Toronto police have apprehended a 60-year-old woman wanted in a downtown stabbing Thursday after rappelling down a highrise building to take her into custody.
Police sources tell CBC News the woman was Ellis Kirkland, who was wanted in connection with the stabbing near Yonge and Bloor streets that left a man, 67, in life-threatening condition.
Kirkland is a Harvard-educated woman who has worked as a provincial lobbyist and is a non-governmental organization executive. She was taken into custody at about 3:30 p.m. at the building near Church and Charles streets.
Police negotiated with Kirkland for hours before two Emergency Task Force members rappelled down from the 28th floor of a hotel to the balcony on the 27th floor where Kirkland was located.
Police sources said Kirkland screamed when she saw the officers and tried to launch herself over the balcony. They stopped her and took her into custody.
A man was stabbed with a large kitchen knife in an apartment building in the Rosedale Valley Road and Park Road area around 7:30 a.m., police said. He is now in critical condition. He was rushed to a trauma centre initially in serious condition and his condition has deteriorated. He underwent an operation at the hospital.
Several residents have told CBC News the victim is the night-time concierge at the apartment building, although police have not confirmed that.
One resident of the building, Peter Thomsen, told CBC News that building management had told him the identity of the victim.
"I don't know him that well, but I see him in the morning when I go to work," Thomsen said.
"We just moved here, we've been here a year.… To think that one of your neighbours would do that. Yeah, it is shocking."
Police don't know what led to the stabbing. Police sources said the suspect and victim knew each other, but the stabbing was not a domestic dispute.
Const. Jenifferjit Sidhu of the Toronto police said the Emergency Task Force team brought the woman safely out of the building.
"Police have been here since before lunchtime negotiating with talking to a woman in crisis here at this location. She has now been taken into custody," she said.
Suspect a Harvard-educated executive
Kirkland was featured in an Ottawa Life magazine article published in October 2014. The article says Kirkland has a masters of architecture in urban design from Harvard University, with a specialty in large-scale infrastructure development, and a bachelors of architecture from the University of Toronto.
Ottawa Life says she was the first female president of the Ontario Association of Architects.
The NATO Association of Canada, a non-governmental organization founded in 1966 to promote knowledge and understanding of the NATO in Canada, confirms that Kirkland is currently a vice-president.
Doug Knight, another vice-president, said Kirkland has been a member of its executive for 20 years.
Knight said he had no comment on the incident.

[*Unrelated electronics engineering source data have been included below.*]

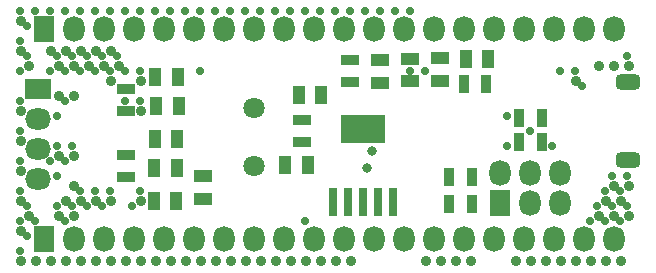
<source format=gbs>
G04*
G04 #@! TF.GenerationSoftware,Altium Limited,Altium Designer,22.7.1 (60)*
G04*
G04 Layer_Color=16711935*
%FSLAX25Y25*%
%MOIN*%
G70*
G04*
G04 #@! TF.SameCoordinates,143699A1-5C46-47B9-B1A9-45083201A81C*
G04*
G04*
G04 #@! TF.FilePolarity,Negative*
G04*
G01*
G75*
%ADD30O,0.07087X0.08661*%
%ADD31C,0.07087*%
%ADD32O,0.08661X0.07087*%
G04:AMPARAMS|DCode=33|XSize=82.68mil|YSize=51.18mil|CornerRadius=16.14mil|HoleSize=0mil|Usage=FLASHONLY|Rotation=180.000|XOffset=0mil|YOffset=0mil|HoleType=Round|Shape=RoundedRectangle|*
%AMROUNDEDRECTD33*
21,1,0.08268,0.01890,0,0,180.0*
21,1,0.05039,0.05118,0,0,180.0*
1,1,0.03228,-0.02520,0.00945*
1,1,0.03228,0.02520,0.00945*
1,1,0.03228,0.02520,-0.00945*
1,1,0.03228,-0.02520,-0.00945*
%
%ADD33ROUNDEDRECTD33*%
%ADD34R,0.07087X0.08661*%
%ADD35R,0.08661X0.07087*%
%ADD36C,0.03587*%
%ADD37C,0.02787*%
%ADD38C,0.03150*%
%ADD55R,0.03543X0.05906*%
%ADD56R,0.05906X0.04331*%
%ADD57R,0.04331X0.05906*%
%ADD58R,0.05906X0.03543*%
%ADD59R,0.14567X0.09449*%
%ADD60R,0.03150X0.09449*%
D30*
X120000Y80000D02*
D03*
X40000Y10000D02*
D03*
X30000D02*
D03*
X20000D02*
D03*
X170000Y80000D02*
D03*
X180000D02*
D03*
X190000D02*
D03*
X200000D02*
D03*
X160000Y10000D02*
D03*
X150000D02*
D03*
X40000Y80000D02*
D03*
X50000D02*
D03*
X60000D02*
D03*
X70000D02*
D03*
X80000D02*
D03*
X90000D02*
D03*
X100000D02*
D03*
X140000Y10000D02*
D03*
X130000D02*
D03*
X110000Y80000D02*
D03*
X130000D02*
D03*
X140000D02*
D03*
X150000D02*
D03*
X160000D02*
D03*
X120000Y10000D02*
D03*
X110000D02*
D03*
X100000D02*
D03*
X90000D02*
D03*
X80000D02*
D03*
X70000D02*
D03*
X60000D02*
D03*
X50000D02*
D03*
X170000D02*
D03*
X200000D02*
D03*
X190000D02*
D03*
X182000Y32000D02*
D03*
Y22000D02*
D03*
X20000Y80000D02*
D03*
X172000Y32000D02*
D03*
Y22000D02*
D03*
X30000Y80000D02*
D03*
X162000Y32000D02*
D03*
X180000Y10000D02*
D03*
D31*
X80000Y34354D02*
D03*
Y53646D02*
D03*
D32*
X8000Y50000D02*
D03*
Y40000D02*
D03*
Y30000D02*
D03*
D33*
X204429Y62205D02*
D03*
Y36220D02*
D03*
D34*
X162000Y22000D02*
D03*
X10000Y80000D02*
D03*
X10000Y10000D02*
D03*
D35*
X8000Y60000D02*
D03*
D36*
X27224Y22559D02*
D03*
X29724Y67559D02*
D03*
X27224Y72559D02*
D03*
X32224Y2559D02*
D03*
Y22559D02*
D03*
Y62559D02*
D03*
X34724Y67559D02*
D03*
X32224Y72559D02*
D03*
X37224Y2559D02*
D03*
X42224D02*
D03*
Y22559D02*
D03*
Y52559D02*
D03*
Y62559D02*
D03*
X47224Y2559D02*
D03*
X52224D02*
D03*
X57224D02*
D03*
X62224D02*
D03*
X67224D02*
D03*
X72224D02*
D03*
X77224D02*
D03*
X82224D02*
D03*
X87224D02*
D03*
X92224D02*
D03*
X97224D02*
D03*
X102224D02*
D03*
X107224D02*
D03*
X112224D02*
D03*
X137224D02*
D03*
X142224D02*
D03*
X147224D02*
D03*
X152224D02*
D03*
X167224D02*
D03*
X202224Y22559D02*
D03*
X204724Y27559D02*
D03*
Y67559D02*
D03*
Y17559D02*
D03*
X202224Y2559D02*
D03*
X199724Y67559D02*
D03*
Y27559D02*
D03*
X197224Y22559D02*
D03*
X199724Y17559D02*
D03*
X197224Y2559D02*
D03*
X194724Y67559D02*
D03*
Y17559D02*
D03*
X192224Y2559D02*
D03*
X187224Y62559D02*
D03*
Y2559D02*
D03*
X182224D02*
D03*
X177224D02*
D03*
X172224D02*
D03*
X2224D02*
D03*
Y12559D02*
D03*
X4724Y17559D02*
D03*
X2224Y22559D02*
D03*
Y32559D02*
D03*
Y42559D02*
D03*
Y52559D02*
D03*
X4724Y67559D02*
D03*
X2224Y72559D02*
D03*
Y82559D02*
D03*
X7224Y2559D02*
D03*
X12224D02*
D03*
X14724Y17559D02*
D03*
Y37559D02*
D03*
Y57559D02*
D03*
Y67559D02*
D03*
X12224Y72559D02*
D03*
X17224Y2559D02*
D03*
X19724Y17559D02*
D03*
X17224Y22559D02*
D03*
X19724Y27559D02*
D03*
Y37559D02*
D03*
Y57559D02*
D03*
Y67559D02*
D03*
X17224Y72559D02*
D03*
X22224Y2559D02*
D03*
Y22559D02*
D03*
X24724Y67559D02*
D03*
X22224Y72559D02*
D03*
X27224Y2559D02*
D03*
D37*
X1772Y5945D02*
D03*
X4272Y10945D02*
D03*
X1772Y15945D02*
D03*
X4272Y20945D02*
D03*
X1772Y25945D02*
D03*
Y35945D02*
D03*
Y45945D02*
D03*
Y55945D02*
D03*
Y65945D02*
D03*
X4272Y70945D02*
D03*
X1772Y75945D02*
D03*
X4272Y80945D02*
D03*
X1772Y85945D02*
D03*
X6772Y15945D02*
D03*
Y85945D02*
D03*
X14272Y20945D02*
D03*
Y30945D02*
D03*
X11772Y35945D02*
D03*
X14272Y40945D02*
D03*
Y50945D02*
D03*
X11772Y65945D02*
D03*
X14272Y70945D02*
D03*
X11772Y85945D02*
D03*
X16772Y15945D02*
D03*
X19272Y20945D02*
D03*
X16772Y35945D02*
D03*
X19272Y40945D02*
D03*
X16772Y55945D02*
D03*
Y65945D02*
D03*
X19272Y70945D02*
D03*
X16772Y85945D02*
D03*
X24272Y20945D02*
D03*
X21772Y25945D02*
D03*
Y65945D02*
D03*
X24272Y70945D02*
D03*
X21772Y85945D02*
D03*
X29272Y20945D02*
D03*
X26772Y25945D02*
D03*
Y65945D02*
D03*
X29272Y70945D02*
D03*
X26772Y85945D02*
D03*
X31772Y25945D02*
D03*
Y65945D02*
D03*
X34272Y70945D02*
D03*
X31772Y85945D02*
D03*
X39272Y20945D02*
D03*
X36772Y55945D02*
D03*
Y65945D02*
D03*
Y85945D02*
D03*
X41772Y25945D02*
D03*
Y55945D02*
D03*
Y65945D02*
D03*
Y85945D02*
D03*
X46772D02*
D03*
X51772D02*
D03*
X56772D02*
D03*
X61772Y65945D02*
D03*
Y85945D02*
D03*
X66772D02*
D03*
X71772D02*
D03*
X76772D02*
D03*
X81772D02*
D03*
X86772D02*
D03*
X91772D02*
D03*
X96772Y15945D02*
D03*
Y85945D02*
D03*
X101772D02*
D03*
X106772D02*
D03*
X111772D02*
D03*
X116772D02*
D03*
X121772D02*
D03*
X126772D02*
D03*
X131772Y65945D02*
D03*
Y85945D02*
D03*
X136772Y65945D02*
D03*
X164272Y40945D02*
D03*
Y50945D02*
D03*
X171772Y45945D02*
D03*
X179272Y40945D02*
D03*
X181772Y65945D02*
D03*
X189272Y60945D02*
D03*
X186772Y65945D02*
D03*
X191772Y15945D02*
D03*
X194272Y20945D02*
D03*
X196772Y15945D02*
D03*
X199272Y20945D02*
D03*
X196772Y25945D02*
D03*
X199272Y30945D02*
D03*
X201772Y15945D02*
D03*
X204272Y20945D02*
D03*
X201772Y25945D02*
D03*
X204272Y30945D02*
D03*
Y70945D02*
D03*
D38*
X117623Y33569D02*
D03*
X119095Y39370D02*
D03*
D55*
X175787Y42323D02*
D03*
Y50197D02*
D03*
X168307D02*
D03*
Y42323D02*
D03*
X157240Y61500D02*
D03*
X144882Y30512D02*
D03*
Y21654D02*
D03*
X152362Y30512D02*
D03*
Y21654D02*
D03*
X149760Y61500D02*
D03*
D56*
X62992Y30799D02*
D03*
X142000Y62760D02*
D03*
X132000Y62520D02*
D03*
X122000Y62000D02*
D03*
X62992Y23319D02*
D03*
X122000Y69480D02*
D03*
X142000Y70240D02*
D03*
X132000Y70000D02*
D03*
D57*
X54421Y63976D02*
D03*
X97728Y34449D02*
D03*
X94760Y58000D02*
D03*
X158000Y70000D02*
D03*
X150520D02*
D03*
X46941Y63976D02*
D03*
X102240Y58000D02*
D03*
X54724Y54331D02*
D03*
X54331Y43307D02*
D03*
X90248Y34449D02*
D03*
X54028Y33465D02*
D03*
X53937Y22441D02*
D03*
X47244Y54331D02*
D03*
X46850Y43307D02*
D03*
X46547Y33465D02*
D03*
X46457Y22441D02*
D03*
D58*
X96000Y42260D02*
D03*
Y49740D02*
D03*
X37008Y30512D02*
D03*
X112000Y62260D02*
D03*
X37008Y37992D02*
D03*
Y52559D02*
D03*
Y60039D02*
D03*
X112000Y69740D02*
D03*
D59*
X116142Y46654D02*
D03*
D60*
Y22244D02*
D03*
X126142D02*
D03*
X121142D02*
D03*
X111142D02*
D03*
X106142D02*
D03*
M02*

</source>
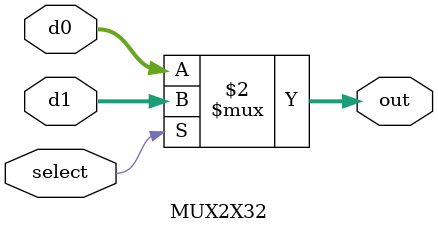
<source format=v>
`timescale 1ns / 1ps


module MUX2X32(d0,d1,select,out);
input [31:0]d0;
input [31:0]d1;
input select;
output [31:0]out;
assign out=(select==0)?d0:d1;
endmodule

</source>
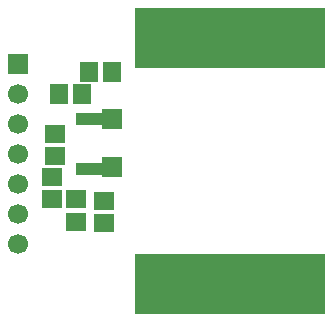
<source format=gbr>
G04 DipTrace 3.2.0.1*
G04 TopMask.gbr*
%MOMM*%
G04 #@! TF.FileFunction,Soldermask,Top*
G04 #@! TF.Part,Single*
%ADD32C,1.7*%
%ADD34R,1.7X1.7*%
%ADD36R,1.5X1.7*%
%ADD38R,1.7X1.5*%
%ADD40R,0.505X1.089*%
%ADD42R,16.2X5.2*%
%FSLAX35Y35*%
G04*
G71*
G90*
G75*
G01*
G04 TopMask*
%LPD*%
D42*
X1988040Y2373840D3*
Y293840D3*
D40*
X813414Y1262707D3*
X863414D3*
X913414D3*
X763414D3*
X713414D3*
X813414Y1691507D3*
X863414D3*
X913414D3*
X763414D3*
X713414D3*
D38*
X511820Y1564300D3*
Y1374300D3*
D36*
X543567Y1897640D3*
X733567D3*
D38*
X480073Y1008733D3*
Y1198733D3*
X686427Y818253D3*
Y1008253D3*
X924527Y992860D3*
Y802860D3*
D34*
X194353Y2151613D3*
D32*
Y1897613D3*
Y1643613D3*
Y1389613D3*
Y1135613D3*
Y881613D3*
Y627613D3*
D36*
X988020Y2088120D3*
X798020D3*
D34*
X988020Y1691287D3*
Y1278580D3*
M02*

</source>
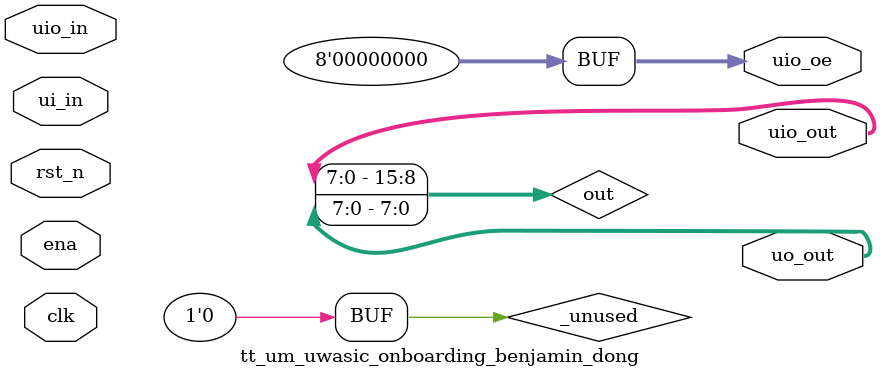
<source format=v>
/*
 * Copyright (c) 2024 Your Name
 * SPDX-License-Identifier: Apache-2.0
 */

`default_nettype none

module tt_um_uwasic_onboarding_benjamin_dong (
    input  wire [7:0] ui_in,    // Dedicated inputs
    output wire [7:0] uo_out,   // Dedicated outputs
    input  wire [7:0] uio_in,   // IOs: Input path
    output wire [7:0] uio_out,  // IOs: Output path
    output wire [7:0] uio_oe,   // IOs: Enable path (active high: 0=input, 1=output)
    input  wire       ena,      // always 1 when the design is powered, so you can ignore it
    input  wire       clk,      // clock
    input  wire       rst_n     // reset_n - low to reset
);

  // wires
  wire [7:0] en_reg_out_7_0;
  wire [7:0] en_reg_out_15_8;
  wire [7:0] en_reg_pwm_7_0;
  wire [7:0] en_reg_pwm_15_8;
  wire [7:0] pwm_duty_cycle;
  wire [15:0] out;

  // All output pins must be assigned. If not used, assign to 0.
  assign uo_out  = out[7:0];  // Example: ou_out is the sum of ui_in and uio_in
  assign uio_out = out[15:8];
  assign uio_oe  = 0;

  spi_peripheral inst1(
    .clk(clk), 
    .rst_n(rst_n), 
    .nCS(ui_in[2]),
    .SCLK(ui_in[0]),
    .copi(ui_in[1]),
    .en_reg_out_7_0(en_reg_out_7_0),
    .en_reg_out_15_8(en_reg_out_15_8),
    .en_reg_pwm_7_0(en_reg_pwm_7_0),
    .en_reg_pwm_15_8(en_reg_pwm_15_8),
    .pwm_duty_cycle(pwm_duty_cycle)
  );

  pwm_peripheral inst2(
    .clk(clk),
    .rst_n(rst_n),
    .en_reg_out_7_0(en_reg_out_7_0),
    .en_reg_out_15_8(en_reg_out_15_8),
    .en_reg_pwm_7_0(en_reg_pwm_7_0),
    .en_reg_pwm_15_8(en_reg_pwm_15_8),
    .pwm_duty_cycle(pwm_duty_cycle),
    .out()
  );
  // List all unused inputs to prevent warnings
  wire _unused = &{ena, 1'b0, ui_in[7:3], uio_in};

endmodule

</source>
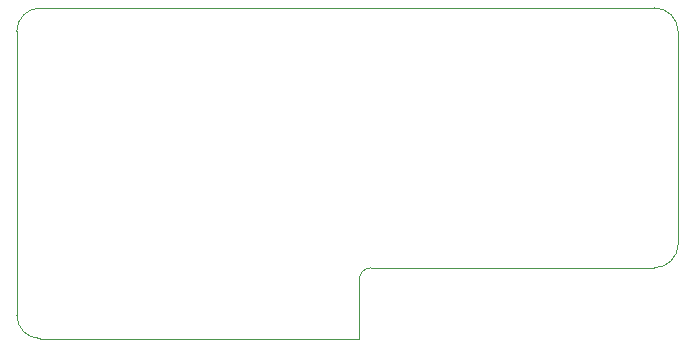
<source format=gbr>
%TF.GenerationSoftware,Altium Limited,Altium Designer,20.1.8 (145)*%
G04 Layer_Color=0*
%FSLAX45Y45*%
%MOMM*%
%TF.SameCoordinates,98D083CD-8668-4ABA-A521-F4C8EB5CE2D3*%
%TF.FilePolarity,Positive*%
%TF.FileFunction,Profile,NP*%
%TF.Part,Single*%
G01*
G75*
%TA.AperFunction,Profile*%
%ADD63C,0.02540*%
D63*
X0Y200000D02*
G03*
X200000Y0I200000J0D01*
G01*
X2900000D01*
Y500001D01*
D02*
G02*
X3000000Y600000I100000J0D01*
G01*
Y600000D01*
X5400000Y600000D01*
D02*
G03*
X5600000Y800000I0J200000D01*
G01*
Y2600000D01*
D02*
G03*
X5400001Y2799999I-199999J0D01*
G01*
X200000D01*
D02*
G03*
X0Y2599999I0J-200000D01*
G01*
Y2600000D01*
Y200000D01*
%TF.MD5,5a5aa917c1ef1267d0d9bc0f65b7cb86*%
M02*

</source>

Kirkland is chair and founder of the NATO Paxbuild Economic Platform, a project of the NATO Association of Canada that is "designed to encourage peace and security through economic stability," according to an online profile.
Her LinkedIn profile says she was previously vice-chair of a private company, Kirkland Global Corporation, and president of the Kirkland Partnership, a Toronto-based architectural firm with expertise in architecture, urban design and planning.
Records from Ontario's Office of the Integrity Commissioner show Kirkland was registered in 2015 as a provincial lobbyist for two First Nations, Fort Albany and Kashechewan. The company listed was the Kirkland Capital Corporation.